## WHAT THIS TASK INVOLVES
Transcribe exactly, and only, the lines that run from the one containing "thumb ip: (137, 124)" through the end of the records.

## INPUT FOR THIS TASK
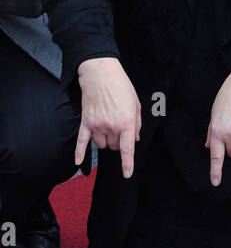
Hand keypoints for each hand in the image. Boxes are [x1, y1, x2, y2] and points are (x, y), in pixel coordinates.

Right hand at [76, 58, 141, 178]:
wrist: (100, 73)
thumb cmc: (121, 87)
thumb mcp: (136, 104)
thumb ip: (137, 124)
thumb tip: (135, 139)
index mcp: (126, 123)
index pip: (127, 149)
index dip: (127, 163)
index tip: (127, 174)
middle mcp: (111, 127)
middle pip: (114, 146)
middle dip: (118, 141)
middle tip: (119, 126)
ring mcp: (97, 125)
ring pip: (101, 145)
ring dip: (106, 141)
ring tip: (108, 126)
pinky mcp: (86, 122)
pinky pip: (81, 141)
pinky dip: (79, 152)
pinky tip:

## WRITTEN RESPONSE
thumb ip: (137, 124)
thumb tip: (135, 139)
index mcp: (126, 123)
index pip: (127, 149)
index dip: (127, 163)
index tip: (127, 174)
middle mcp: (111, 127)
middle pip: (114, 146)
middle dip: (118, 141)
middle tip: (119, 126)
ring mcp: (97, 125)
ring pip: (101, 145)
ring dip: (106, 141)
ring tip: (108, 126)
pinky mcp: (86, 122)
pinky pip: (81, 141)
pinky dip: (79, 152)
pinky tip:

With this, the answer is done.